The direct numerical simulation of boundary layer transition over a 5 degrees half-cone-angle blunt cone is performed. The free-stream Mach number is 6 and the angle of attack is 1 degrees. Random wall blow-and-suction perturbations are used to trigger the transition. Different from the authors' previous work [Li et al., AIAA J, 46, 2899 (2008)], the whole boundary layer flow over the cone is simulated (while in the author's previous work, only two 45 degrees regions around the leeward and the windward sections are simulated,). The transition location on the cone surface is determined through the rapid increase in skin fraction coefficient (C-f). The transition line on the cone surface shows a nonmonotonic curve and the transition is delayed in the range of 20 degrees <= theta <= 30 degrees (theta = 0 degrees is the leeward section), The mechanism of the delayed transition is studied by using joint frequency spectrum analysis and linear stability theory (LST). It is shown that the growth rates of unstable waves of the second mode are suppressed in the range of 20 degrees <= theta <= 30 degrees, which leads to the delayed transition location, Very low frequency waves (VLFWs) are found in the time series recorded just before the transition location, and the periodic times of VLFWs are about one order larger than those of ordinary Mack second mode waves. Band-pass filter is used to analyze the low frequency waves, and they are deemed as the effect of large scale nonlinear perturbations triggered by LST waves when they are strong enough.

This paper was published as:
Li XL, Fu DX, Ma YW. Direct Numerical Simulation of Hypersonic Boundary Layer Transition over a Blunt Cone with a Small Angle of Attack. PHYSICS OF FLUIDS, 22(2):025105(2010)

**Material supplied**
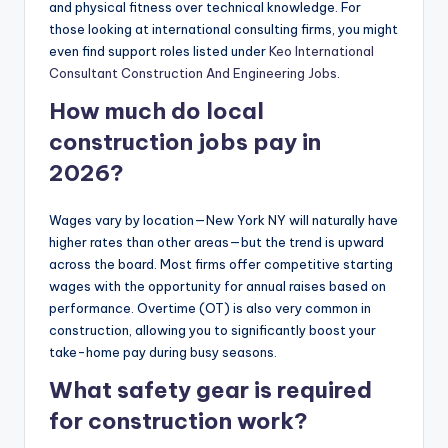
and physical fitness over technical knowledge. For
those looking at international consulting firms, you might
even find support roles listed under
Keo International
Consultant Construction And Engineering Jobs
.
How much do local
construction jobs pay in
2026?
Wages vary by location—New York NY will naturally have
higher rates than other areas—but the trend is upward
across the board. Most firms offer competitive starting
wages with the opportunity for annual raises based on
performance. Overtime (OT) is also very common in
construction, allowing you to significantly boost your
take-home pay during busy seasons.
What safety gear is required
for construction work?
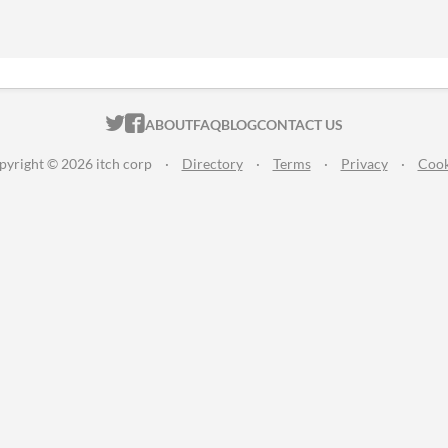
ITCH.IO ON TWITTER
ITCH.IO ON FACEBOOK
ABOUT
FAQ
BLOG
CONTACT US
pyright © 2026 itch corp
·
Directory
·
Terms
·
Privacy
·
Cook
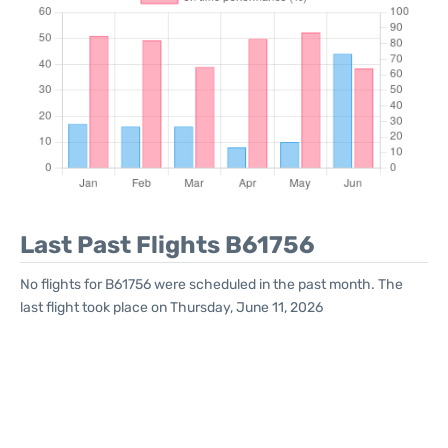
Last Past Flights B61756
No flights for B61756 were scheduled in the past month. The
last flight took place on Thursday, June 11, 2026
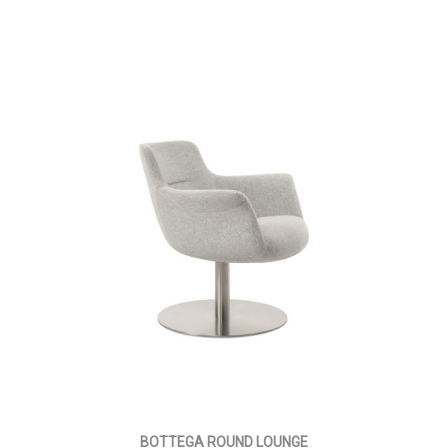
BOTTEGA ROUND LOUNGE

--

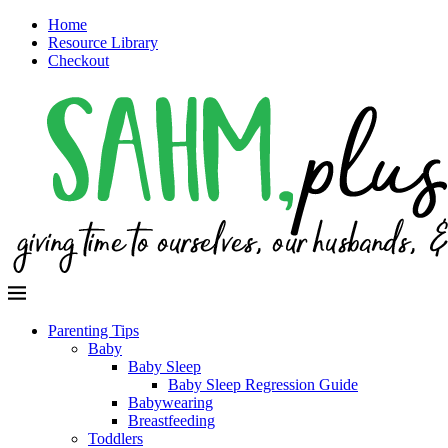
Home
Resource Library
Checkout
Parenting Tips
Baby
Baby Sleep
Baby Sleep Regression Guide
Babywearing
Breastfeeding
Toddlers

**Things to do**
A – Transcribe the part of the blunt cone abstract between "This paper was" and "OF FLUIDS, 22(2):025105(2010)", inclusive.
B – For each statement, decide whether the blunt cone abstract agrees with it. Answer yes or no, and quote the words of the abstract that settle it.
(i) The free-stream Mach number in the simulation is 6.
(ii) Only the leeward and windward sections of the cone are simulated in this work.
(iii) The periodic times of the very low frequency waves are about the same as those of ordinary Mack second mode waves.
The lines can be left aside, since nothing here depends on them.

**Task-by-task outputs**
A –
This paper was published as:
Li XL, Fu DX, Ma YW. Direct Numerical Simulation of Hypersonic Boundary Layer Transition over a Blunt Cone with a Small Angle of Attack. PHYSICS OF FLUIDS, 22(2):025105(2010)

B –
(i) Yes: "The free-stream Mach number is 6"
(ii) No: "the whole boundary layer flow over the cone is simulated"
(iii) No: "the periodic times of VLFWs are about one order larger than those of ordinary Mack second mode waves"